GAO concluded that the Agency “fail[ed] to identify, with any specificity, or substantively discuss, the superior capabilities or features of Synergy’s quotation that would justify the payment of a price premium.” In other words, because the Agency failed to provide any substantive discussion on the merits of the awardee’s quotation and why it was the best-value in light of the higher price, the Agency’s decision was not adequately documented and therefore was unreasonable. And, as GAO noted, because the protester offered the lower price, it could have been deemed “best value” on that basis. 
This decision provides a great reminder on an agency’s obligation to adequately document its tradeoff analysis. In order to select a higher-priced offer where the technical approaches were evaluated equally (at least from an adjectival standpoint), an agency must still explain why the higher-priced offeror provides the best value (i.e., through a qualitative and comparative assessment).
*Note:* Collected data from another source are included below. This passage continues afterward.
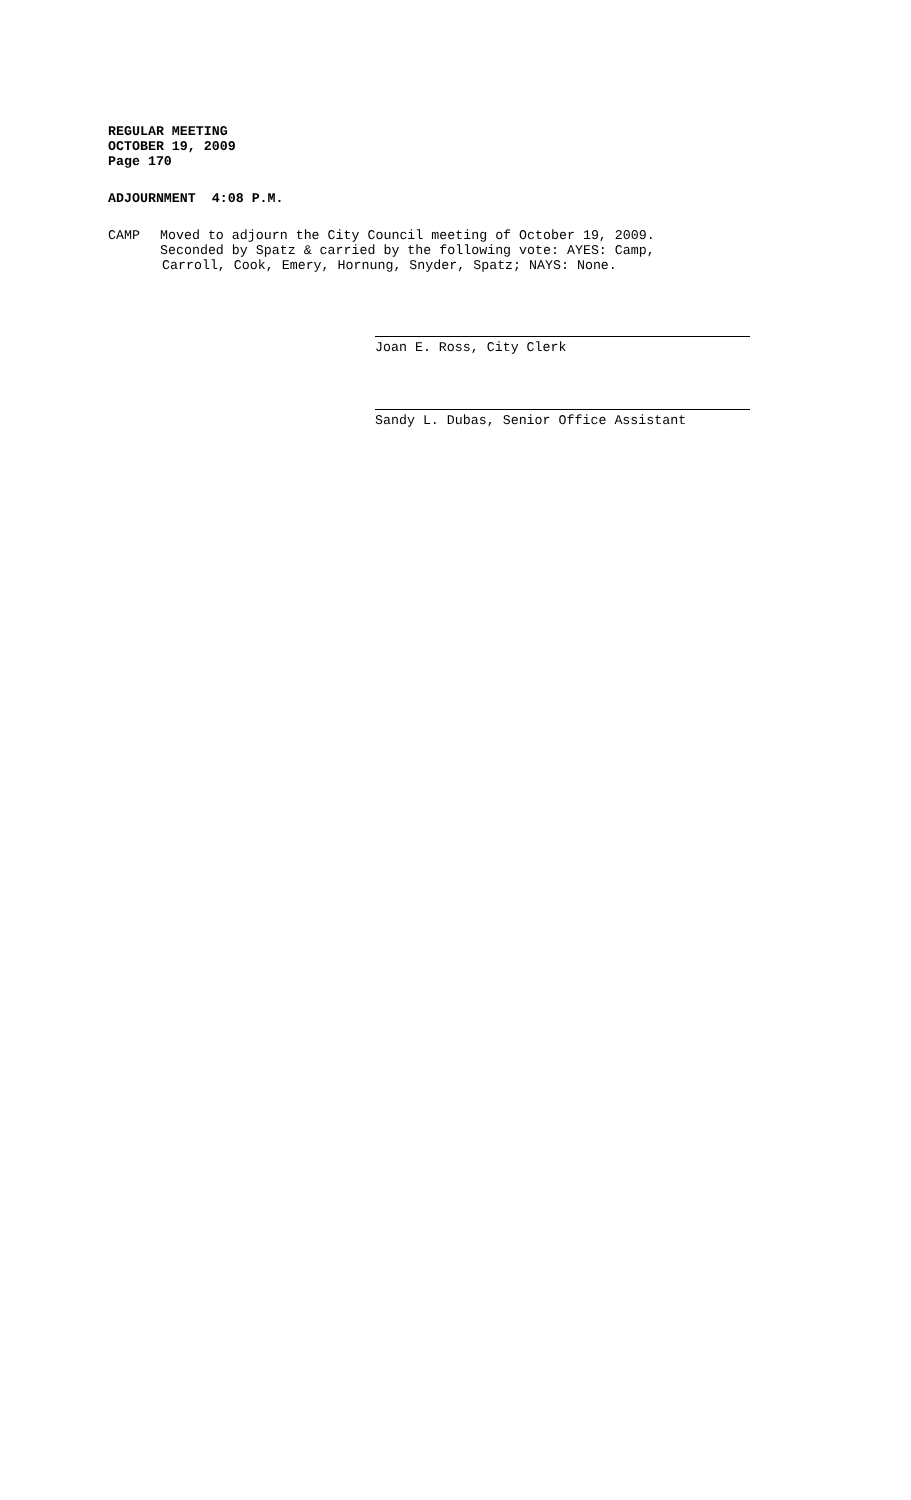REGULAR MEETING
OCTOBER 19, 2009
Page 170
ADJOURNMENT 4:08 P.M.
CAMP Moved to adjourn the City Council meeting of October 19, 2009.
Seconded by Spatz & carried by the following vote: AYES: Camp,
Carroll, Cook, Emery, Hornung, Snyder, Spatz; NAYS: None.
Joan E. Ross, City Clerk
Sandy L. Dubas, Senior Office Assistant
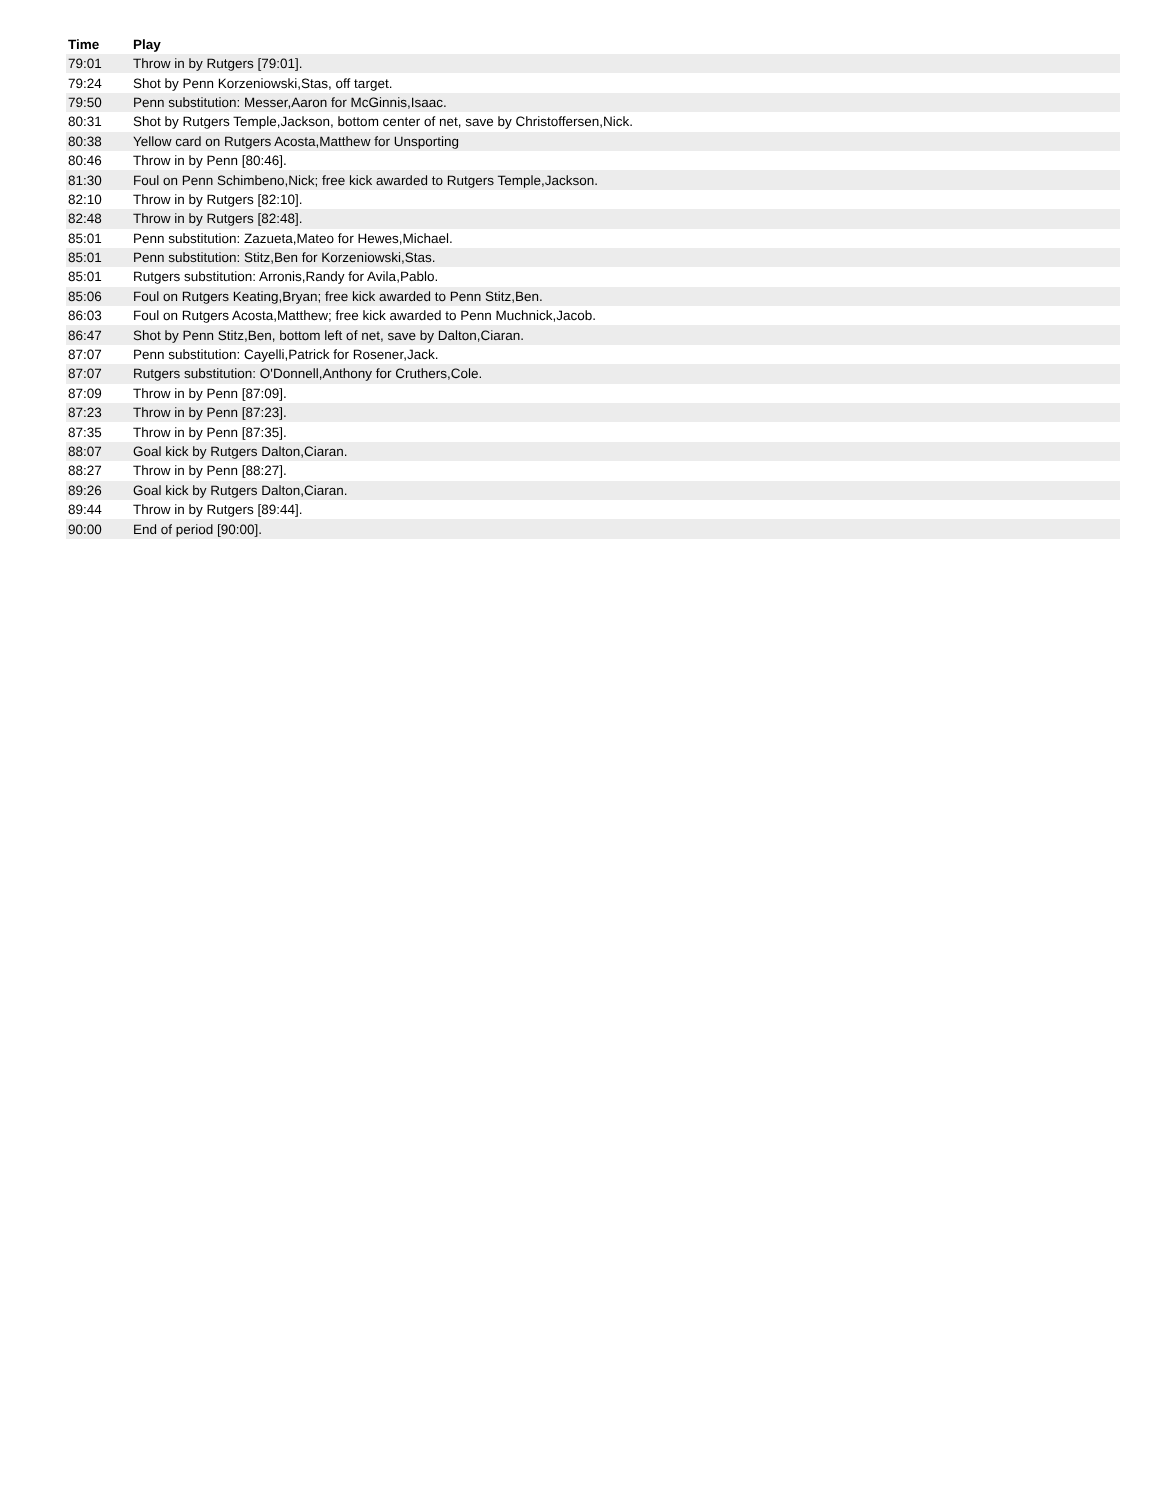| Time | Play |
| --- | --- |
| 79:01 | Throw in by Rutgers [79:01]. |
| 79:24 | Shot by Penn Korzeniowski,Stas, off target. |
| 79:50 | Penn substitution: Messer,Aaron for McGinnis,Isaac. |
| 80:31 | Shot by Rutgers Temple,Jackson, bottom center of net, save by Christoffersen,Nick. |
| 80:38 | Yellow card on Rutgers Acosta,Matthew for Unsporting |
| 80:46 | Throw in by Penn [80:46]. |
| 81:30 | Foul on Penn Schimbeno,Nick; free kick awarded to Rutgers Temple,Jackson. |
| 82:10 | Throw in by Rutgers [82:10]. |
| 82:48 | Throw in by Rutgers [82:48]. |
| 85:01 | Penn substitution: Zazueta,Mateo for Hewes,Michael. |
| 85:01 | Penn substitution: Stitz,Ben for Korzeniowski,Stas. |
| 85:01 | Rutgers substitution: Arronis,Randy for Avila,Pablo. |
| 85:06 | Foul on Rutgers Keating,Bryan; free kick awarded to Penn Stitz,Ben. |
| 86:03 | Foul on Rutgers Acosta,Matthew; free kick awarded to Penn Muchnick,Jacob. |
| 86:47 | Shot by Penn Stitz,Ben, bottom left of net, save by Dalton,Ciaran. |
| 87:07 | Penn substitution: Cayelli,Patrick for Rosener,Jack. |
| 87:07 | Rutgers substitution: O'Donnell,Anthony for Cruthers,Cole. |
| 87:09 | Throw in by Penn [87:09]. |
| 87:23 | Throw in by Penn [87:23]. |
| 87:35 | Throw in by Penn [87:35]. |
| 88:07 | Goal kick by Rutgers Dalton,Ciaran. |
| 88:27 | Throw in by Penn [88:27]. |
| 89:26 | Goal kick by Rutgers Dalton,Ciaran. |
| 89:44 | Throw in by Rutgers [89:44]. |
| 90:00 | End of period [90:00]. |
Without more, GAO will likely find that the decision was not adequately documented and unreasonable.
 The two-phased approach included a down-select after phase 1, which was intended to minimize costs for vendors with little or no chance of receiving an award. The Agency planned to only invite three vendors to participate in phase 2.
 The protester and the awardee scored the same under the non-price factors: past performance – substantial confidence; technical approach – high confidence; and oral presentation – some confidence. That said, and as GAO explained in the decision, “ratings, whether numerical, color, or adjectival, are merely guides for intelligent decisionmaking.” One Largo Metro LLC, et al., B-404896 et al., June 20, 2011, 2011 CPD ¶ 128 at 14.
 A portion of the Agency’s award memorandum also includes:
- The evaluation team discussed the overall value to the USDA for the trade-off and clearly demonstrated the value of the trade-off with the following statement. “The evaluation team recommends award to Synergy priced $586,211.58 higher than the next lowest price submitted by Alpha Omega Integration, LLC. The additional cost provides incredible value to the Government based on Synergy’s demonstration of technical expertise and comprehensive approach to addressing both current and future challenges for EAS. Synergy has demonstrated unique innovative processes as well as their ability to take ownership of these processes through their past performance package as well as through their technical approach.”
 Coastal Env’ts, Inc., B-401889, Dec. 18, 2009, 2009, CPD ¶ 261 at 4.
 e-LYNXX Corp., B-292761, Dec. 3, 2003, 2003 CPD ¶ 219 at 7.
 System Eng’g Int’l, Inc., B-402754, Jul. 20, 2010, 2010 CPD ¶ 167 at 5.